Commercial metrics measure how your privacy program impacts business revenue and supports priorities. Closing deals today often requires transparency around your data processing and protection policies and procedures. Up and down the value chain, other businesses need assurances your company won’t be a weak link in their security and privacy programs.

Again, this list is not exhaustive, but it should give you a good idea of commercial privacy program metrics to track:

• • The number of
    • data processing agreements negotiated and closed with customers
    • data processing agreements negotiated and closed with vendors
    • vendor privacy reviews or risk assessments completed, in process, and planned, and the results
    • vendor privacy compliance issues, severity, status, and time to resolve
    • data sharing agreements
    • privacy due diligence requests for mergers and acquisitions (M&A), time to complete due diligence, and remediation actions identified.
  • The percent of agreements that include privacy language in the contract
  • Privacy compliance attestation requests completed and timeframe to completion

Accountability

These metrics help to measure your program’s ability to comply with global data protection laws.
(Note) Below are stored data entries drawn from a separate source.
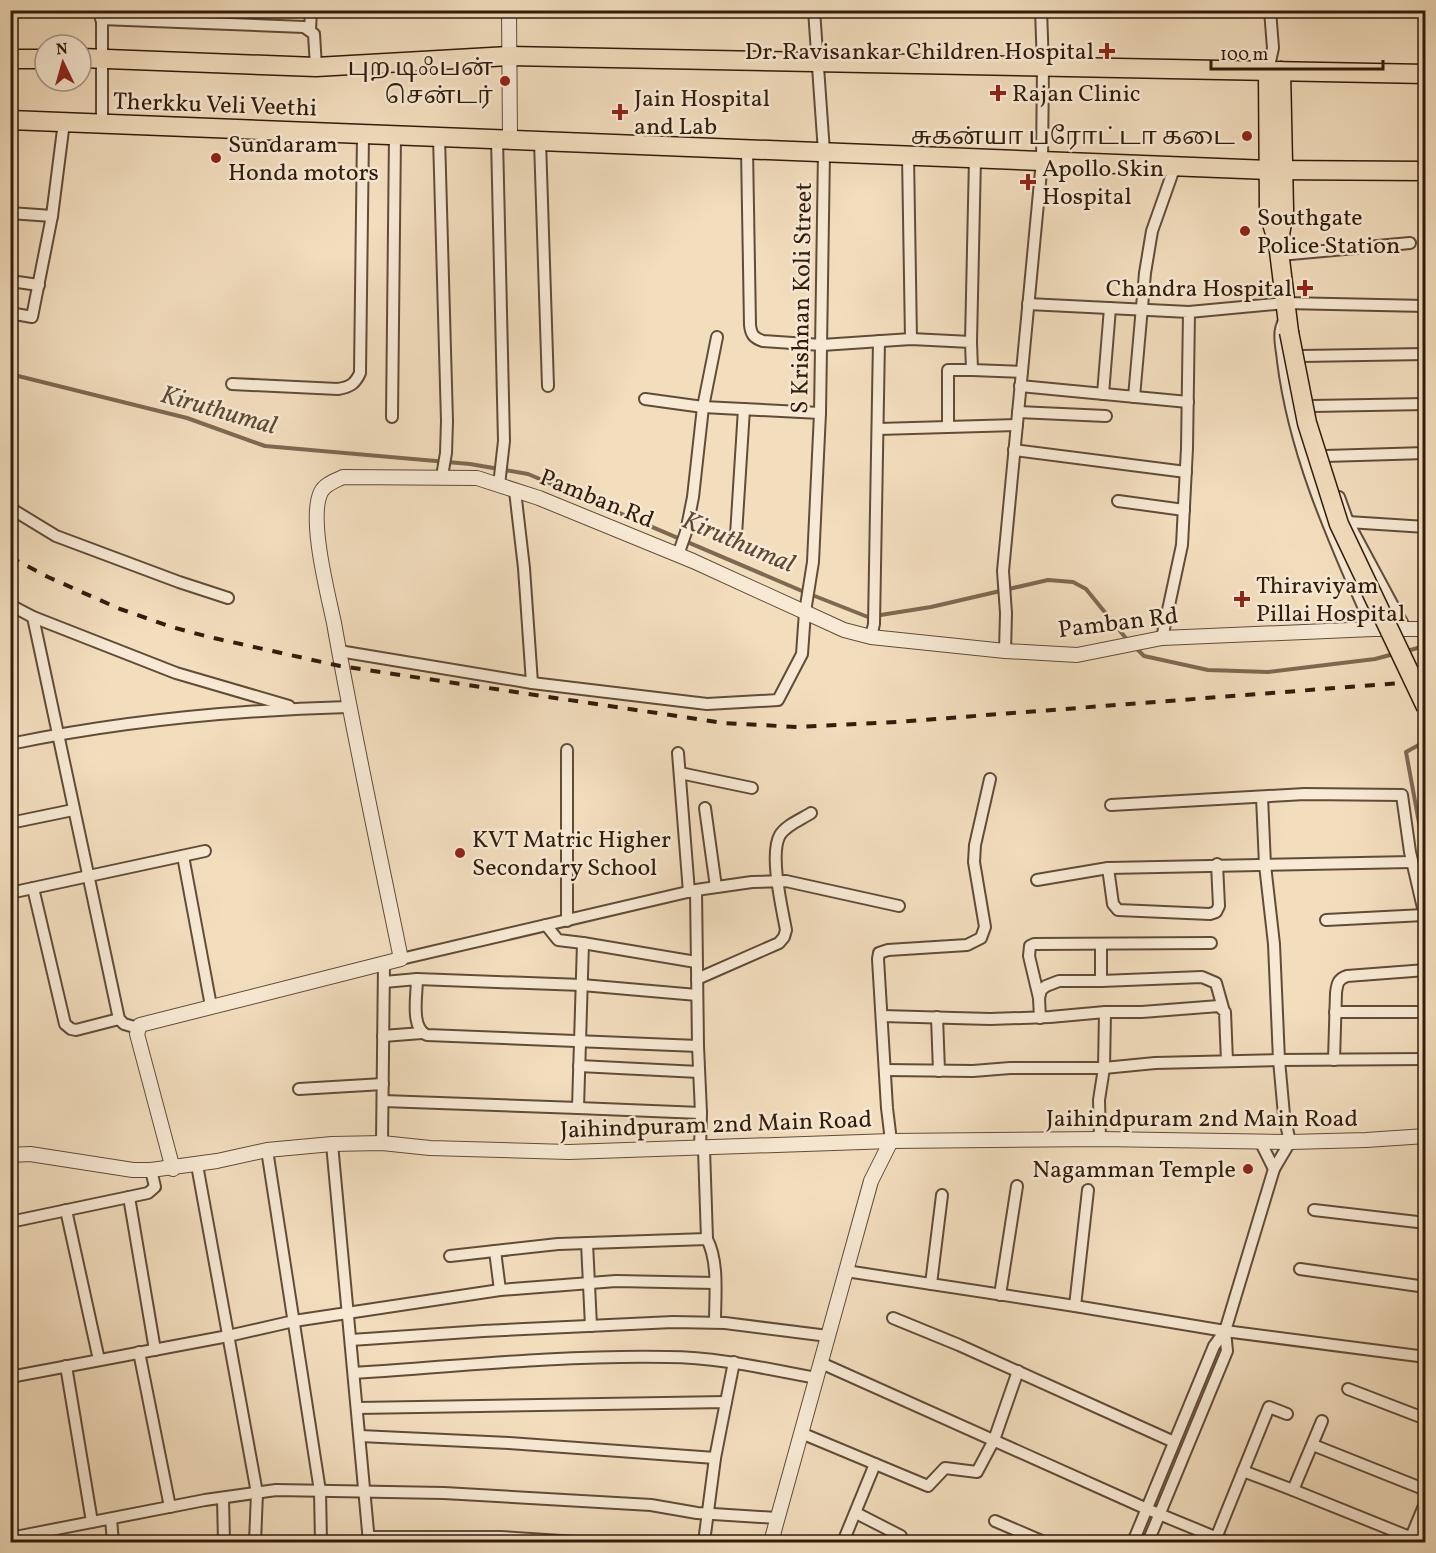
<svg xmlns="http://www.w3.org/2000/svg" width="1436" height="1553" viewBox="0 0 1436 1553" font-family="Vollkorn,'Noto Serif Tamil',serif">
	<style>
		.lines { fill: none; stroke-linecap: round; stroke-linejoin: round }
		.stream { stroke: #7d6851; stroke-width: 4 }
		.minor-casing { stroke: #614c38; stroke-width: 14 }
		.tertiary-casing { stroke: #614c38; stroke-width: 16 }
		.primary-casing { stroke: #311c0b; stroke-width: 21 }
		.minor { stroke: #f7e9d4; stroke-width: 10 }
		.tertiary { stroke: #f7e9d4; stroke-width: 14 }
		.primary { stroke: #f2ddbd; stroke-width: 18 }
		.rail { stroke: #311c0b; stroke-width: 4; stroke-dasharray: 10 10; stroke-linecap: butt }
		.primary-bridge-casing { stroke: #311c0b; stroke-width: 21; stroke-linecap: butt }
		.primary-bridge { stroke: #f2ddbd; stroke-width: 18 }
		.poi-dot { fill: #8f2418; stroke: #f7e9d4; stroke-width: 2 }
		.labels { text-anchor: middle; stroke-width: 5; stroke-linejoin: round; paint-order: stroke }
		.poi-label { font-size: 24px; fill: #311c0b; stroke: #f7e9d4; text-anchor: start }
		.street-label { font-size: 24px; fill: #311c0b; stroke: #f7e9d4 }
		.water-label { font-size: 26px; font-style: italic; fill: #5d4834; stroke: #f7e9d4 }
	</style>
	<rect width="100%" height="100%" fill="#f2ddbd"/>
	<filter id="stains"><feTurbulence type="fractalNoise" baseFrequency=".00333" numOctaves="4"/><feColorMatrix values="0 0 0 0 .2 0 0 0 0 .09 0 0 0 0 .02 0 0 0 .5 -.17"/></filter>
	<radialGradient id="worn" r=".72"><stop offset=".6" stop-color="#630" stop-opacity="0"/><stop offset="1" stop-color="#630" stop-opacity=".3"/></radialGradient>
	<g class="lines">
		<g class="stream">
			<path d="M10,374L187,418L265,446L470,464L528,474L802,591L868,617L931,607L1048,580L1073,582L1086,589L1129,642"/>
			<path d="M1135,647L1144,656L1208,670L1268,672L1375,659L1394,654"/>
			<path d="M1407,651L1421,647L1426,655"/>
			<path d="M1426,741L1406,752L1426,861"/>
		</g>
		<g class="minor-casing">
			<g id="minor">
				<path d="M102,10V123"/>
				<path d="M101,19L304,27L314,34L316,67"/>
				<path d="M310,30L311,10"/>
				<path d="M1268,71L1273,48L1270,10"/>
				<path d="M439,137L447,421L446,453L442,476"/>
				<path d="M497,139L504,441L499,485"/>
				<path d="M540,141L548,386"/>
				<path d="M747,149L750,325C751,335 754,338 763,341L822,345L911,339L971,342L972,370L1022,372"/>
				<path d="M908,155L911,339"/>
				<path d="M10,213L52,216L64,122"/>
				<path d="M1280,255L1410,243"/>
				<path d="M10,281L39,285"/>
				<path d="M1028,304L1189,312L1187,448L1182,545L1162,638"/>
				<path d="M1189,312L1285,303L1426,306"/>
				<path d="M10,313L32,317L52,216"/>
				<path d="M1284,321C1277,333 1282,348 1283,361C1295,456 1335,542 1373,629"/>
				<path d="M971,342L975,158"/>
				<path d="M1301,356L1426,354"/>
				<path d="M232,384L338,389C350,387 355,384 360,373L363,134"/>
				<path d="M1020,386L1188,402"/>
				<path d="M1103,394L1110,308"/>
				<path d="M1134,397L1145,273L1152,231L1175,166"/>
				<path d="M645,399L703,407L820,413"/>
				<path d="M1312,406L1426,404"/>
				<path d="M1018,412L1106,416"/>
				<path d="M392,417L395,135"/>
				<path d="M948,426V370H972"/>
				<path d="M878,429L1017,425"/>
				<path d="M1014,450L1186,472"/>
				<path d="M1325,456L1426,453"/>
				<path d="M515,491L524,568L532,683"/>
				<path d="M1339,497L1348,522L1405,628"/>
				<path d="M1118,501L1184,510"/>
				<path d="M10,508L56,536L179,582L228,598"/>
				<path d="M1348,522L1426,527"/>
				<path d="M736,535L744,409"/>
				<path d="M678,555L686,532L693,497L703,407L717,337"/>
				<path d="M10,605L33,617L176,673L289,706"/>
				<path d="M33,617L119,1019L124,1024L138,1028"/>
				<path d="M871,637L874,624L879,341"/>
				<path d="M339,651L532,683L707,704L778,700L802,654L805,612L813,562L820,413L824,152L814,10"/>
				<path d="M1005,651L1006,613L1003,571L1042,161L1043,66L1041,10"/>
				<path d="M10,744C121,721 235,710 348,707"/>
				<path d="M678,753L689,892"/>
				<path d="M680,773L752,788"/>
				<path d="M1111,805L1305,794L1402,795L1410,852L1426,921"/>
				<path d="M705,808L716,887"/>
				<path d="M10,823L73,810"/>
				<path d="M183,856L211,1006"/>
				<path d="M1108,868L1113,904L1118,910L1210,914L1216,912L1219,906L1217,864"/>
				<path d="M1037,880L1108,868L1412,862"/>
				<path d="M33,888L65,1024L71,1029L76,1030L119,1019"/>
				<path d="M696,890L698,1046L701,1113L700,1149"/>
				<path d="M10,893L205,851"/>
				<path d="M1326,920L1424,915"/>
				<path d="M567,921V750"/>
				<path d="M583,943L696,962"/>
				<path d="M401,959L696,890L752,882L786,881L899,906"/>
				<path d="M417,979L582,985L697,995"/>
				<path d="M697,979L779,943L784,937L786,930C782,908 769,854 780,835C786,825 802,819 811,813"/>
				<path d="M1101,981V944"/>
				<path d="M384,982L417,979C417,995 410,1028 427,1035L698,1046"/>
				<path d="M1039,998L1029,956L1030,946L1034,944L1211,943"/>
				<path d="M1335,1012H1426"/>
				<path d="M882,1016L990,1019L1050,1017L1105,1012H1142L1219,1006L1225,1012L1227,1061"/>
				<path d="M937,1017L939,1071"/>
				<path d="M1040,1018L1039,998L1041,990L1046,986L1059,981H1101L1202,977L1216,983L1223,1008"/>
				<path d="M383,1036L422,1033"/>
				<path d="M1334,1060L1336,993C1337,984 1338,979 1347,976L1426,970"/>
				<path d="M579,1066L699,1072"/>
				<path d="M885,1070L973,1071L1010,1068H1104L1155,1063L1279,1060L1426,1059"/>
				<path d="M299,1089L383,1084"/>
				<path d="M383,1101L578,1108L583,943L558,940L546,925"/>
				<path d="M578,1108L701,1113"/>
				<path d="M1100,1139L1099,1100L1104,1068L1105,1012"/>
				<path d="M891,1141L887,1108L878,959L879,953L888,950L967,945L981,938L985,927L974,862L975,845L990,779"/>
				<path d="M1260,1141L1274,1169"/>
				<path d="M382,1143L384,964"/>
				<path d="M332,1144L369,1542"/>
				<path d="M704,1149L707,1239"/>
				<path d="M267,1150L320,1491L321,1542"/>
				<path d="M197,1165L257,1493L255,1542"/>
				<path d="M129,1197L155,1350"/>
				<path d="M66,1210L99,1360"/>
				<path d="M1314,1210L1426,1223"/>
				<path d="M10,1222L148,1193L155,1187L151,1170"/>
				<path d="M587,1243L591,1326"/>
				<path d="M495,1251L500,1290"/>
				<path d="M450,1256L558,1244L707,1239C719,1262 715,1296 715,1322"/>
				<path d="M1300,1269L1426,1287"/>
				<path d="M846,1271L1075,1306L1225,1331L1426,1357"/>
				<path d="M931,1284L942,1195"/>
				<path d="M1000,1295L1017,1186"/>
				<path d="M1075,1306L1088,1190"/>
				<path d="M893,1318L959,1345L1174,1442"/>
				<path d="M351,1340L483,1331L673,1322L725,1323L828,1336"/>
				<path d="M139,1352L170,1507"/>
				<path d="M821,1363L1147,1509L1227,1542"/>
				<path d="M66,1366L92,1522"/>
				<path d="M354,1373C458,1366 563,1355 668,1357C718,1357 767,1369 816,1378"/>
				<path d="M10,1377L228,1336L294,1321L500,1290L616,1281L715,1283"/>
				<path d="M1348,1389L1426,1419"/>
				<path d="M726,1402L734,1362"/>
				<path d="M357,1408L726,1402L715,1458L704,1542"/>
				<path d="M1322,1421L1293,1490L1422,1542"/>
				<path d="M801,1433L928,1486L945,1468L977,1472L994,1440L1018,1371"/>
				<path d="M360,1436L509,1443L715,1458"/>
				<path d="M1313,1445L1426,1490"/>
				<path d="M1243,1471L1293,1490"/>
				<path d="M223,1498L224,1542"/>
				<path d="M856,1513L901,1536L898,1542"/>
				<path d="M111,1519L113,1542"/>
				<path d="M995,1521L1044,1542"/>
				<path d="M369,1537H501L577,1542"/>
				<path d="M10,1538L205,1500L276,1490L444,1493L651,1505L697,1513L777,1518"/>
				<path d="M1216,1538L1269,1407L1287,1414"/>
				<path d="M843,1542L875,1464"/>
				<path d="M1133,1542L1214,1346L1225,1331L1274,1169L1290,1142L1284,1115L1279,1060L1274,944L1265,865L1262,797"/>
				<path d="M1148,1542L1227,1351L1225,1331"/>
				<path d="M1409,1542L1426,1501"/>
			</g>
		</g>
		<g class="tertiary-casing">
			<g id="tertiary">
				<path d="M509,10L510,139"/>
				<path d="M10,1155L30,1154L133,1170H151L217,1161L267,1150L332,1144L382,1143L430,1148L569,1152L891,1141L1100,1139L1290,1142L1366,1140L1426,1136"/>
				<path d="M173,1169L137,1034L140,1025L401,959C378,847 354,736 334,623C328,594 308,518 321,492C325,484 335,481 343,477L477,478L539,498L693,561L844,630L871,637L1005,651L1077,655L1162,638L1373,629H1426"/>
				<path d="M771,1542L871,1181L891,1141"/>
			</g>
		</g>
		<g class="primary-casing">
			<g id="primary">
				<path d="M81,58L316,67L509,56L1426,74"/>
				<path d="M10,59H45"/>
				<path d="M1268,71L1269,214L1278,243L1289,332"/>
				<path d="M10,120L1269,170L1426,171"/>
				<path d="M1279,241L1284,210L1281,71"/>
			</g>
		</g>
		<use href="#minor" class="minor"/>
		<use href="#tertiary" class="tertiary"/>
		<use href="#primary" class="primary"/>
		<path class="rail" d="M10,557L48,577L120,609L172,627L209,637L340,666L724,723L797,727L897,722L1426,681"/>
		<g class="primary-bridge-casing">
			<path id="primary-bridge" d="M1289,332L1307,423L1339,524L1426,707"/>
		</g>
		<use href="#primary-bridge" class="primary-bridge"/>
	</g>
	<g class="poi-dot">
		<path d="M1104 42h6v6h6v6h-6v6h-6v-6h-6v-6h6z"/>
		<circle cx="505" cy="81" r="6"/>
		<path d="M995 84h6v6h6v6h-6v6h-6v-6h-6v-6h6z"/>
		<path d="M617 103h6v6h6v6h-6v6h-6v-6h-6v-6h6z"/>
		<circle cx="1247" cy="136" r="6"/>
		<circle cx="216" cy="158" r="6"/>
		<path d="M1025 173h6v6h6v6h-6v6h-6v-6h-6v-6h6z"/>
		<circle cx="1245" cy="231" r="6"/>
		<path d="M1302 279h6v6h6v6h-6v6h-6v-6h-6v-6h6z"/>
		<path d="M1239 590h6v6h6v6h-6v6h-6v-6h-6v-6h6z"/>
		<circle cx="460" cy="853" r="6"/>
		<circle cx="1248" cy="1169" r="6"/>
	</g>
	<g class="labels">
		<g class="poi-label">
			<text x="1094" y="59" text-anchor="end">Dr. Ravisankar Children Hospital</text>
			<text x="493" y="75" text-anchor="end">புற டிஃபன்<tspan x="493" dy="28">சென்டர்</tspan></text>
			<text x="1012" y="101">Rajan Clinic</text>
			<text x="634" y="106">Jain Hospital<tspan x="634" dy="28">and Lab</tspan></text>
			<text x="1235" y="144" text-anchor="end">சுகன்யா பரோட்டா கடை</text>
			<text x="228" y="152">Sundaram<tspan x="228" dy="28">Honda motors</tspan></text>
			<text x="1042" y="176">Apollo Skin<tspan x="1042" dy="28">Hospital</tspan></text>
			<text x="1257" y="225">Southgate<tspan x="1257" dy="28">Police Station</tspan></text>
			<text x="1292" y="296" text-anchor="end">Chandra Hospital</text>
			<text x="1256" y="593">Thiraviyam<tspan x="1256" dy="28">Pillai Hospital</tspan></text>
			<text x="472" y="847">KVT Matric Higher<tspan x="472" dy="28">Secondary School</tspan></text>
			<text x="1236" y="1177" text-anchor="end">Nagamman Temple</text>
		</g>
		<g class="street-label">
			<text transform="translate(215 104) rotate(2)" y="8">Therkku Veli Veethi</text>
			<text transform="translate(801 298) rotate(-89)" y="8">S Krishnan Koli Street</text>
			<text transform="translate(597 498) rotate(22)" y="8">Pamban Rd</text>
			<text transform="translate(1118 622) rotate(-7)" y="8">Pamban Rd</text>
			<text x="1202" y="1126">Jaihindpuram 2nd Main Road</text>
			<text transform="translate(716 1124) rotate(-2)" y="8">Jaihindpuram 2nd Main Road</text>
		</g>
		<g class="water-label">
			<text transform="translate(219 409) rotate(16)" y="9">Kiruthumal</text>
			<text transform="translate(739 541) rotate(23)" y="9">Kiruthumal</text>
		</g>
	</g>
	<rect width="1436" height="1553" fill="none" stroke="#f2ddbd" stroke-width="36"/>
	<rect x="12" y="12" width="1412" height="1529" fill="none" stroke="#311c0b" stroke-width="3"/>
	<rect x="18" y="18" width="1400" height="1517" fill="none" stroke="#311c0b" stroke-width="1.5"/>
	<g transform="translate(63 63) rotate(355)"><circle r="28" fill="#f7e9d4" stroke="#a89784" stroke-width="1.5"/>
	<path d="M0-4.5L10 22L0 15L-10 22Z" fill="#8f2418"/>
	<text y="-9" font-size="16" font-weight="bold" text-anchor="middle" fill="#311c0b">N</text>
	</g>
	<path d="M1211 60v9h172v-9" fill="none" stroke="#311c0b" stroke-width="3"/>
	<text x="1220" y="60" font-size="18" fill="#311c0b" stroke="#f7e9d4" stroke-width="4.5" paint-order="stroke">100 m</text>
	<rect width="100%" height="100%" filter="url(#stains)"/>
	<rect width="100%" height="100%" fill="url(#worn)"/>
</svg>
In many cases, items in this list are required by regulations such as the EU GDPR. Additionally, in the case of a privacy incident, this record can demonstrate your due diligence and efforts to comply.

Within this category are several subcategories of metrics, including your Privacy Impact Assessments (PIAs), Data Protection Impact Assessments (DPIAs), Transfer Impact Assessments (TIAs), Data Mapping and Records of Processing Activities (ROPAs), and notices to consumers and employees.

Document:

• • All privacy policies and procedures and when they were last updated
  • All privacy notices to consumers and employees and when they were last updated
  • All projects and products privacy has provided input towards
    • Marketing activities
    • HR activities
    • New services
    • New products
  • The number of regulator inquiries, the type, and status
  • Total number of data inventories

Metrics for your assessments and processing activities include:

• • The number of
    • PIAs, DPIAs, and TIAs completed and time to complete
    • identified high risk data processing activities requiring a DPIA
    • vendor questionnaires
    • applications that require data mapping, the number mapped, the percent of required applications not mapped, and the total of completed ROPAs.
    • privacy compliant apps processing personal information
  • The status and number of compliance monitoring audit activities

Privacy Stewards

Privacy stewards enable privacy across the organization. They are responsible for bringing policies to life. In addition to building a culture of privacy and understanding the importance of protecting personal information, these metrics help to ensure compliance with regulations.

Across each product team, track, the number of

• personal information management systems and their privacy status
• DPIAs supported
• rules of procedure supported
• department personal data use requests
• cross-functional privacy projects
• DSARs supported
• department-specific privacy training sessions
• data privacy awareness and communications created

Policy

Depending on your geographic location, this category could be highly relevant. As bills are discussed and passed, regulators often open requests for comments and feedback. Not every company will engage in legislative work with regulators. But if you do, you should record the bills you monitor, new laws and their status, and investor rating agency scores.

Privacy Program Metrics Improve Efficiency

Privacy programs are increasingly seen as an asset to organizations rather than a mere compliance activity. Measuring the effectiveness of your program helps you avoid damage to the organization’s reputation and reduce legal liabilities. Furthermore, by using privacy program metrics, you have a clear path to improve your current policies and procedures.

The competition between brands today for consumer and employee loyalty is fierce. Your privacy program can give your organization an edge over its competition by demonstrating it takes privacy seriously. And you’ll have the numbers to back it up.